Shanghai: Authorities turn residential buildings into quarantine centers amid rising sickness

Shanghai: Authorities turn residential buildings into quarantine centers amid rising sickness

Shanghai authorities are turning apartment buildings into quarantine centers to house the growing number of covid-19 patients, but the move has provoked outrage and reactions from neighbors who are worried they are at risk of becoming infected.

In an incident that was broadcast live on the Chinese messaging platform WeChat, about 30 people wearing protective uniforms with the word “police” on their backs were seen clashing with other people outside a residential complex and arresting at least one.

A woman is heard crying while filming the scene. The video was watched by more than 10,000 people before it abruptly descended from the platform, which said it contained “dangerous content”.

“It’s not that I do not want to cooperate with the state, but how would you feel if you lived in a complex of buildings (…) where everyone has been found negative (in covid-19) and these people are allowed to enter?”, Asked the woman who was shooting the video.

The Zhangjiang Group, which owns the building complex, said authorities had turned five of its vacant buildings into quarantine facilities and informed it that the same would be done with nine more.

The group added that it transferred 39 tenants to rooms in another part of the residential complex and offered them compensation.

“On the afternoon of April 14, when our company organized the construction of the isolation fence, some residents blocked its construction,” the group said, adding that the problem has now been resolved.

According to the zero-covid-19 policy pursued by China, anyone who is positive for coronavirus is transferred to a quarantine center, even if they do not show any symptoms, while their neighbors remain isolated in their homes for 14 days. For this reason, the residents of the residential complexes that are turned into quarantine areas are worried that covid-19 will get stuck.

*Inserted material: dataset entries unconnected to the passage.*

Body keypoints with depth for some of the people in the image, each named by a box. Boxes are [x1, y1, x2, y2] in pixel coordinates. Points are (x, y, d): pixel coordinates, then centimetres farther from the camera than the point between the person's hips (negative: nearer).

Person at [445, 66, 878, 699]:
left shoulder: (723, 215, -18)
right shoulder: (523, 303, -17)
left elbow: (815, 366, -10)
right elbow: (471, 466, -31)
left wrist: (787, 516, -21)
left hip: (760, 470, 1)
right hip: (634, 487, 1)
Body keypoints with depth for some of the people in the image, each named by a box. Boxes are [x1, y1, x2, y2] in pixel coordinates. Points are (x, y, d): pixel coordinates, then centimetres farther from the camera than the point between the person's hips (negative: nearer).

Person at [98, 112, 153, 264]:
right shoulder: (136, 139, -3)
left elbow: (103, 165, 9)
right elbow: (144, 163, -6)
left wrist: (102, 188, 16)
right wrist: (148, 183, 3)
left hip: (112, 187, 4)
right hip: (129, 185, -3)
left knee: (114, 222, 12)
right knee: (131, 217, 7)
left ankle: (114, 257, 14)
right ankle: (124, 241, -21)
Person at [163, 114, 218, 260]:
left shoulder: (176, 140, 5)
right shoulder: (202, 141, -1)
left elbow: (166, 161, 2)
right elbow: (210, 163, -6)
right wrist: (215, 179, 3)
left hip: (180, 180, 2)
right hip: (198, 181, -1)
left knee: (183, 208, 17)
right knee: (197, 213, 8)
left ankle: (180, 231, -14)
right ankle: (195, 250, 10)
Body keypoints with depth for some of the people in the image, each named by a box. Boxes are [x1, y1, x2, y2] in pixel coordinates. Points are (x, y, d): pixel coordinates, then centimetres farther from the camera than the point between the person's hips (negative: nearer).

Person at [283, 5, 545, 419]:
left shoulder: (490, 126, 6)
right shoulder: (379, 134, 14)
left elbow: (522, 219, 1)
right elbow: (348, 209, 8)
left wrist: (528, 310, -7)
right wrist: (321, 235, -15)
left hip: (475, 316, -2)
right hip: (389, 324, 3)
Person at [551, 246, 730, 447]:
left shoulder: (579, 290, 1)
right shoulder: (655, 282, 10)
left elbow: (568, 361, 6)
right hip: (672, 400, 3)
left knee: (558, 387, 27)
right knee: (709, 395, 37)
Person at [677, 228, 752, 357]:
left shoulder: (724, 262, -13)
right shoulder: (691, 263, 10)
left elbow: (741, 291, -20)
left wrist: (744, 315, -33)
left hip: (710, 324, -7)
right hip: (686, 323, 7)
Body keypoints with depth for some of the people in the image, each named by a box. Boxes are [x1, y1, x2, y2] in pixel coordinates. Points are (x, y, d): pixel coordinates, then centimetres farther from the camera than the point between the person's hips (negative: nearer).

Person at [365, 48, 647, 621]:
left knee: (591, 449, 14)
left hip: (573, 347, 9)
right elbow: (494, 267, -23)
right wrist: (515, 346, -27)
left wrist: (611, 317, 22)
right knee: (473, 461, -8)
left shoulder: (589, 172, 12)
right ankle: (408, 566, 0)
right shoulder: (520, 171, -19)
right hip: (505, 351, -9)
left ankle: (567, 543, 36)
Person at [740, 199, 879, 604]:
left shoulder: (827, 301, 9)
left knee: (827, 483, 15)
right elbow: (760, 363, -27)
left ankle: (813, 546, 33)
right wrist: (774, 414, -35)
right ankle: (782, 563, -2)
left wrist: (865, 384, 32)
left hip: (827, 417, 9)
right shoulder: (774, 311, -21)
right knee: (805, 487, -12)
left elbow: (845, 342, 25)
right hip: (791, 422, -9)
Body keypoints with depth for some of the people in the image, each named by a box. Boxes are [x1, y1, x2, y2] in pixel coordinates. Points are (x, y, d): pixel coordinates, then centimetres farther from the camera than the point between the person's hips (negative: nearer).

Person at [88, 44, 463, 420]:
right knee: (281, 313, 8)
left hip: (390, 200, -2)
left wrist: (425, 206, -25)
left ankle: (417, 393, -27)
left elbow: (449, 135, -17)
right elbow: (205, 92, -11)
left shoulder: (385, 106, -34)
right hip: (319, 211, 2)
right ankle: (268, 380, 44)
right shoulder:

The new coronavirus was first detected at the end of 2019 in the Chinese city of Wuhan. The lockdown imposed there in early 2020 was a harbinger of the policy pursued by Beijing, which significantly reduced the spread of the virus for the next two years.

However, at the beginning of 2022, outbreaks of the highly contagious Omicron strain appeared in various parts of the country.

Now the focus of the current outbreak of the epidemic is China’s financial capital, Shanghai, with the result that a strict lockdown has been imposed on the majority of its 25 million inhabitants.

City officials have begun converting schools, newly built residential buildings, and exhibition centers into quarantine centers, and last week announced they had created more than 160,000 beds in more than 100 campaign hospitals.